━━━━━ Records to use

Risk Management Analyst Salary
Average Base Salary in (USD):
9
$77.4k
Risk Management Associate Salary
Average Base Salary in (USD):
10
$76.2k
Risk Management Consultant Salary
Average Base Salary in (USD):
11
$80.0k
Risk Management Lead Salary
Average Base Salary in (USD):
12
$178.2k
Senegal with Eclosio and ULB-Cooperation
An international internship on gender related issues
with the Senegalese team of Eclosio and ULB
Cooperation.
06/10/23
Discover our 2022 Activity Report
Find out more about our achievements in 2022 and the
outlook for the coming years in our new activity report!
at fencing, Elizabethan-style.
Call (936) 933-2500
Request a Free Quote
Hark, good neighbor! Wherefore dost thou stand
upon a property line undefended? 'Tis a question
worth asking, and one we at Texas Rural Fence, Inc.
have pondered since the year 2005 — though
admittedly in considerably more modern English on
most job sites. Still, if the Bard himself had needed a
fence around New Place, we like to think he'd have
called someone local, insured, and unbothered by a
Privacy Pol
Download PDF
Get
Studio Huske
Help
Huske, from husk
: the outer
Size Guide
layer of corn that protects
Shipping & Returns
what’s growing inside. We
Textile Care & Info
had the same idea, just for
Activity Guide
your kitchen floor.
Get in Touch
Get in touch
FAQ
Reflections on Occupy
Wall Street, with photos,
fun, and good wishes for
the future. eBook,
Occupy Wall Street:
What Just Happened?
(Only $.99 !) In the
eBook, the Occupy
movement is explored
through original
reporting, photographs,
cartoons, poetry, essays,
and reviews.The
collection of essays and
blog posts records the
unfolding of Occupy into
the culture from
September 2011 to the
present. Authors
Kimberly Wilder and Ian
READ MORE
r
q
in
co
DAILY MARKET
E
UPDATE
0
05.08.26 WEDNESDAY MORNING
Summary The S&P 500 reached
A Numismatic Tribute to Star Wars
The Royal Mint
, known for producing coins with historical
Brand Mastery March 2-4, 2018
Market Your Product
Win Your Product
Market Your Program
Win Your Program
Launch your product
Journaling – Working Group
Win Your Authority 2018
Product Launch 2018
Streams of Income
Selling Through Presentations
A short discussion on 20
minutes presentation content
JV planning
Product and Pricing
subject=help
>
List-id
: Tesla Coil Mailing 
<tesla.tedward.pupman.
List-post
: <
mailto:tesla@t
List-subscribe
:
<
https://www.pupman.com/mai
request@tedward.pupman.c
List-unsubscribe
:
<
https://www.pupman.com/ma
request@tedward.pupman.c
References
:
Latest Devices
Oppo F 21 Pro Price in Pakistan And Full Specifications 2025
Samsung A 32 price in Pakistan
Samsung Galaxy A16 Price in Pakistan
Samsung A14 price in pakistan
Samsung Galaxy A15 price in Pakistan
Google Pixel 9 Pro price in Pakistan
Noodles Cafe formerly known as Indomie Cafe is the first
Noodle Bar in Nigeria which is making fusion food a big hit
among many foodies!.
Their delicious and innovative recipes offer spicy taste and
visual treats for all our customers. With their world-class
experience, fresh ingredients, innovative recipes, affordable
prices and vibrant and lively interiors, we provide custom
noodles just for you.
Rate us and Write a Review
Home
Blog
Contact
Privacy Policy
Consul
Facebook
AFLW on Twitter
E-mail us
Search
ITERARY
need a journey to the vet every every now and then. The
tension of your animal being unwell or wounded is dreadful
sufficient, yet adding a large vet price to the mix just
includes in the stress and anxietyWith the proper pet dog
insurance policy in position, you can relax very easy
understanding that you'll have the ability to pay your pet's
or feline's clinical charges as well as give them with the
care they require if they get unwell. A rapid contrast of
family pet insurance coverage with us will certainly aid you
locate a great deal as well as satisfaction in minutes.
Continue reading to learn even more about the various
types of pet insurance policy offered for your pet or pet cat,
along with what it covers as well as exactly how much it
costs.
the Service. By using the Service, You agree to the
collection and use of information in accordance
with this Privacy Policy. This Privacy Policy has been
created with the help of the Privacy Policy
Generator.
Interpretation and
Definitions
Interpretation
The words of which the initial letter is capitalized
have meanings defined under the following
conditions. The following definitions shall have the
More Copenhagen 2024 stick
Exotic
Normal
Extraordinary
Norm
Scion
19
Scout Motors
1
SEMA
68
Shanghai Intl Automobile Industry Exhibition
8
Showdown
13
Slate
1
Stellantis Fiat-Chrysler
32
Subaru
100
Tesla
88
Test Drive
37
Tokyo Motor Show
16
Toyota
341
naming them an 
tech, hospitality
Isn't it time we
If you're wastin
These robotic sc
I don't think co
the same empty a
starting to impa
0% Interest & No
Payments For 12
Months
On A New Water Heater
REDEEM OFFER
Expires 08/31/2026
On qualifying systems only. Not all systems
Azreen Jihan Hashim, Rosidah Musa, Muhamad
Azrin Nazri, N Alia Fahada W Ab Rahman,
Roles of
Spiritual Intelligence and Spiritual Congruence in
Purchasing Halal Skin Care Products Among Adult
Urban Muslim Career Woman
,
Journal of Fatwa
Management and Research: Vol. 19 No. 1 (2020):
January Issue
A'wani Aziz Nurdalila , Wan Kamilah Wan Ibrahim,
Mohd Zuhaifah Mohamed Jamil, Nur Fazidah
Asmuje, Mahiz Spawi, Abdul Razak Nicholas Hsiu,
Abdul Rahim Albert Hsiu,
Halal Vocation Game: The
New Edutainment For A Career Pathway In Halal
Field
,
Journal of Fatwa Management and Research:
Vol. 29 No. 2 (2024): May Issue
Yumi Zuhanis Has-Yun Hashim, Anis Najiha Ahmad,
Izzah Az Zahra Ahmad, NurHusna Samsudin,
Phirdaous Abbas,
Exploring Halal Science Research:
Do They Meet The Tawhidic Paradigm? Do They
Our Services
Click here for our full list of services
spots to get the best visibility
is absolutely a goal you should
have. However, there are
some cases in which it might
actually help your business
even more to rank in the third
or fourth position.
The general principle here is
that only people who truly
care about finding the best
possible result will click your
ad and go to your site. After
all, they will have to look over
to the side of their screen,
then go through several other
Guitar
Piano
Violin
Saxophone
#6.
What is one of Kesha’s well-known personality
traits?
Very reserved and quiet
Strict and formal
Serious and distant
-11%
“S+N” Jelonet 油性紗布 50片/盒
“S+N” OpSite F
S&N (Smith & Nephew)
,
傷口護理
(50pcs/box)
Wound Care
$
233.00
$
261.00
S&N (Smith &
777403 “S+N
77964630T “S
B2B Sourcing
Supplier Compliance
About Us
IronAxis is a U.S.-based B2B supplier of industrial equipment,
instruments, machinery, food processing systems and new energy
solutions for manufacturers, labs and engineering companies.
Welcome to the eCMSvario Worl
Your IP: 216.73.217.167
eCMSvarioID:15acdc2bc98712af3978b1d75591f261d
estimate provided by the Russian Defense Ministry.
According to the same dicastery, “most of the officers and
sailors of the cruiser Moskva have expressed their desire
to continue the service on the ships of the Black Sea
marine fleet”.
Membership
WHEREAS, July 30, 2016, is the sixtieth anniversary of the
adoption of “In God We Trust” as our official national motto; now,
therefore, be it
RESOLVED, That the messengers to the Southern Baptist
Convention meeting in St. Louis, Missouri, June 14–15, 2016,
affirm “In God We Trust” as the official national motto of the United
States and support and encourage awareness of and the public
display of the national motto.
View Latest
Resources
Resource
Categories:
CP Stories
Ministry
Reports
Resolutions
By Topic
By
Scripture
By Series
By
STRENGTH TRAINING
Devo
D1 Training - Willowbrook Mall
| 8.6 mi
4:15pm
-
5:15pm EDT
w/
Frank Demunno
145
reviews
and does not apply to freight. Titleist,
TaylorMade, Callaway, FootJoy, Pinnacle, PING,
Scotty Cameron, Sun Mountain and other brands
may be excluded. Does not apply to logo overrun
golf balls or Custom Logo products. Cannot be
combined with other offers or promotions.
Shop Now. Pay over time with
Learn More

━━━━━━━━━━

Task instructions | Format every line of text in the listing above as a JSON list of strings, one string per line, leaving out blank lines.

Expected answer |
[
  "Risk Management Analyst Salary",
  "Average Base Salary in (USD):",
  "9",
  "$77.4k",
  "Risk Management Associate Salary",
  "Average Base Salary in (USD):",
  "10",
  "$76.2k",
  "Risk Management Consultant Salary",
  "Average Base Salary in (USD):",
  "11",
  "$80.0k",
  "Risk Management Lead Salary",
  "Average Base Salary in (USD):",
  "12",
  "$178.2k",
  "Senegal with Eclosio and ULB-Cooperation",
  "An international internship on gender related issues",
  "with the Senegalese team of Eclosio and ULB",
  "Cooperation.",
  "06/10/23",
  "Discover our 2022 Activity Report",
  "Find out more about our achievements in 2022 and the",
  "outlook for the coming years in our new activity report!",
  "at fencing, Elizabethan-style.",
  "Call (936) 933-2500",
  "Request a Free Quote",
  "Hark, good neighbor! Wherefore dost thou stand",
  "upon a property line undefended? 'Tis a question",
  "worth asking, and one we at Texas Rural Fence, Inc.",
  "have pondered since the year 2005 — though",
  "admittedly in considerably more modern English on",
  "most job sites. Still, if the Bard himself had needed a",
  "fence around New Place, we like to think he'd have",
  "called someone local, insured, and unbothered by a",
  "Privacy Pol",
  "Download PDF",
  "Get",
  "Studio Huske",
  "Help",
  "Huske, from husk",
  ": the outer",
  "Size Guide",
  "layer of corn that protects",
  "Shipping & Returns",
  "what’s growing inside. We",
  "Textile Care & Info",
  "had the same idea, just for",
  "Activity Guide",
  "your kitchen floor.",
  "Get in Touch",
  "Get in touch",
  "FAQ",
  "Reflections on Occupy",
  "Wall Street, with photos,",
  "fun, and good wishes for",
  "the future. eBook,",
  "Occupy Wall Street:",
  "What Just Happened?",
  "(Only $.99 !) In the",
  "eBook, the Occupy",
  "movement is explored",
  "through original",
  "reporting, photographs,",
  "cartoons, poetry, essays,",
  "and reviews.The",
  "collection of essays and",
  "blog posts records the",
  "unfolding of Occupy into",
  "the culture from",
  "September 2011 to the",
  "present. Authors",
  "Kimberly Wilder and Ian",
  "READ MORE",
  "r",
  "q",
  "in",
  "co",
  "DAILY MARKET",
  "E",
  "UPDATE",
  "0",
  "05.08.26 WEDNESDAY MORNING",
  "Summary The S&P 500 reached",
  "A Numismatic Tribute to Star Wars",
  "The Royal Mint",
  ", known for producing coins with historical",
  "Brand Mastery March 2-4, 2018",
  "Market Your Product",
  "Win Your Product",
  "Market Your Program",
  "Win Your Program",
  "Launch your product",
  "Journaling – Working Group",
  "Win Your Authority 2018",
  "Product Launch 2018",
  "Streams of Income",
  "Selling Through Presentations",
  "A short discussion on 20",
  "minutes presentation content",
  "JV planning",
  "Product and Pricing",
  "subject=help",
  ">",
  "List-id",
  ": Tesla Coil Mailing ",
  "<tesla.tedward.pupman.",
  "List-post",
  ": <",
  "mailto:tesla@t",
  "List-subscribe",
  ":",
  "<",
  "https://www.pupman.com/mai",
  "request@tedward.pupman.c",
  "List-unsubscribe",
  ":",
  "<",
  "https://www.pupman.com/ma",
  "request@tedward.pupman.c",
  "References",
  ":",
  "Latest Devices",
  "Oppo F 21 Pro Price in Pakistan And Full Specifications 2025",
  "Samsung A 32 price in Pakistan",
  "Samsung Galaxy A16 Price in Pakistan",
  "Samsung A14 price in pakistan",
  "Samsung Galaxy A15 price in Pakistan",
  "Google Pixel 9 Pro price in Pakistan",
  "Noodles Cafe formerly known as Indomie Cafe is the first",
  "Noodle Bar in Nigeria which is making fusion food a big hit",
  "among many foodies!.",
  "Their delicious and innovative recipes offer spicy taste and",
  "visual treats for all our customers. With their world-class",
  "experience, fresh ingredients, innovative recipes, affordable",
  "prices and vibrant and lively interiors, we provide custom",
  "noodles just for you.",
  "Rate us and Write a Review",
  "Home",
  "Blog",
  "Contact",
  "Privacy Policy",
  "Consul",
  "Facebook",
  "AFLW on Twitter",
  "E-mail us",
  "Search",
  "ITERARY",
  "need a journey to the vet every every now and then. The",
  "tension of your animal being unwell or wounded is dreadful",
  "sufficient, yet adding a large vet price to the mix just",
  "includes in the stress and anxietyWith the proper pet dog",
  "insurance policy in position, you can relax very easy",
  "understanding that you'll have the ability to pay your pet's",
  "or feline's clinical charges as well as give them with the",
  "care they require if they get unwell. A rapid contrast of",
  "family pet insurance coverage with us will certainly aid you",
  "locate a great deal as well as satisfaction in minutes.",
  "Continue reading to learn even more about the various",
  "types of pet insurance policy offered for your pet or pet cat,",
  "along with what it covers as well as exactly how much it",
  "costs.",
  "the Service. By using the Service, You agree to the",
  "collection and use of information in accordance",
  "with this Privacy Policy. This Privacy Policy has been",
  "created with the help of the Privacy Policy",
  "Generator.",
  "Interpretation and",
  "Definitions",
  "Interpretation",
  "The words of which the initial letter is capitalized",
  "have meanings defined under the following",
  "conditions. The following definitions shall have the",
  "More Copenhagen 2024 stick",
  "Exotic",
  "Normal",
  "Extraordinary",
  "Norm",
  "Scion",
  "19",
  "Scout Motors",
  "1",
  "SEMA",
  "68",
  "Shanghai Intl Automobile Industry Exhibition",
  "8",
  "Showdown",
  "13",
  "Slate",
  "1",
  "Stellantis Fiat-Chrysler",
  "32",
  "Subaru",
  "100",
  "Tesla",
  "88",
  "Test Drive",
  "37",
  "Tokyo Motor Show",
  "16",
  "Toyota",
  "341",
  "naming them an ",
  "tech, hospitality",
  "Isn't it time we",
  "If you're wastin",
  "These robotic sc",
  "I don't think co",
  "the same empty a",
  "starting to impa",
  "0% Interest & No",
  "Payments For 12",
  "Months",
  "On A New Water Heater",
  "REDEEM OFFER",
  "Expires 08/31/2026",
  "On qualifying systems only. Not all systems",
  "Azreen Jihan Hashim, Rosidah Musa, Muhamad",
  "Azrin Nazri, N Alia Fahada W Ab Rahman,",
  "Roles of",
  "Spiritual Intelligence and Spiritual Congruence in",
  "Purchasing Halal Skin Care Products Among Adult",
  "Urban Muslim Career Woman",
  ",",
  "Journal of Fatwa",
  "Management and Research: Vol. 19 No. 1 (2020):",
  "January Issue",
  "A'wani Aziz Nurdalila , Wan Kamilah Wan Ibrahim,",
  "Mohd Zuhaifah Mohamed Jamil, Nur Fazidah",
  "Asmuje, Mahiz Spawi, Abdul Razak Nicholas Hsiu,",
  "Abdul Rahim Albert Hsiu,",
  "Halal Vocation Game: The",
  "New Edutainment For A Career Pathway In Halal",
  "Field",
  ",",
  "Journal of Fatwa Management and Research:",
  "Vol. 29 No. 2 (2024): May Issue",
  "Yumi Zuhanis Has-Yun Hashim, Anis Najiha Ahmad,",
  "Izzah Az Zahra Ahmad, NurHusna Samsudin,",
  "Phirdaous Abbas,",
  "Exploring Halal Science Research:",
  "Do They Meet The Tawhidic Paradigm? Do They",
  "Our Services",
  "Click here for our full list of services",
  "spots to get the best visibility",
  "is absolutely a goal you should",
  "have. However, there are",
  "some cases in which it might",
  "actually help your business",
  "even more to rank in the third",
  "or fourth position.",
  "The general principle here is",
  "that only people who truly",
  "care about finding the best",
  "possible result will click your",
  "ad and go to your site. After",
  "all, they will have to look over",
  "to the side of their screen,",
  "then go through several other",
  "Guitar",
  "Piano",
  "Violin",
  "Saxophone",
  "#6.",
  "What is one of Kesha’s well-known personality",
  "traits?",
  "Very reserved and quiet",
  "Strict and formal",
  "Serious and distant",
  "-11%",
  "“S+N” Jelonet 油性紗布 50片/盒",
  "“S+N” OpSite F",
  "S&N (Smith & Nephew)",
  ",",
  "傷口護理",
  "(50pcs/box)",
  "Wound Care",
  "$",
  "233.00",
  "$",
  "261.00",
  "S&N (Smith &",
  "777403 “S+N\b",
  "77964630T “S",
  "B2B Sourcing",
  "Supplier Compliance",
  "About Us",
  "IronAxis is a U.S.-based B2B supplier of industrial equipment,",
  "instruments, machinery, food processing systems and new energy",
  "solutions for manufacturers, labs and engineering companies.",
  "Welcome to the eCMSvario Worl",
  "Your IP: 216.73.217.167",
  "eCMSvarioID:15acdc2bc98712af3978b1d75591f261d",
  "estimate provided by the Russian Defense Ministry.",
  "According to the same dicastery, “most of the officers and",
  "sailors of the cruiser Moskva have expressed their desire",
  "to continue the service on the ships of the Black Sea",
  "marine fleet”.",
  "Membership",
  "WHEREAS, July 30, 2016, is the sixtieth anniversary of the",
  "adoption of “In God We Trust” as our official national motto; now,",
  "therefore, be it",
  "RESOLVED, That the messengers to the Southern Baptist",
  "Convention meeting in St. Louis, Missouri, June 14–15, 2016,",
  "affirm “In God We Trust” as the official national motto of the United",
  "States and support and encourage awareness of and the public",
  "display of the national motto.",
  "View Latest",
  "Resources",
  "Resource",
  "Categories:",
  "CP Stories",
  "Ministry",
  "Reports",
  "Resolutions",
  "By Topic",
  "By",
  "Scripture",
  "By Series",
  "By",
  "STRENGTH TRAINING",
  "Devo",
  "D1 Training - Willowbrook Mall",
  "| 8.6 mi",
  "4:15pm",
  "-",
  "5:15pm EDT",
  "w/",
  "Frank Demunno",
  "145",
  "reviews",
  "and does not apply to freight. Titleist,",
  "TaylorMade, Callaway, FootJoy, Pinnacle, PING,",
  "Scotty Cameron, Sun Mountain and other brands",
  "may be excluded. Does not apply to logo overrun",
  "golf balls or Custom Logo products. Cannot be",
  "combined with other offers or promotions.",
  "Shop Now. Pay over time with",
  "Learn More"
]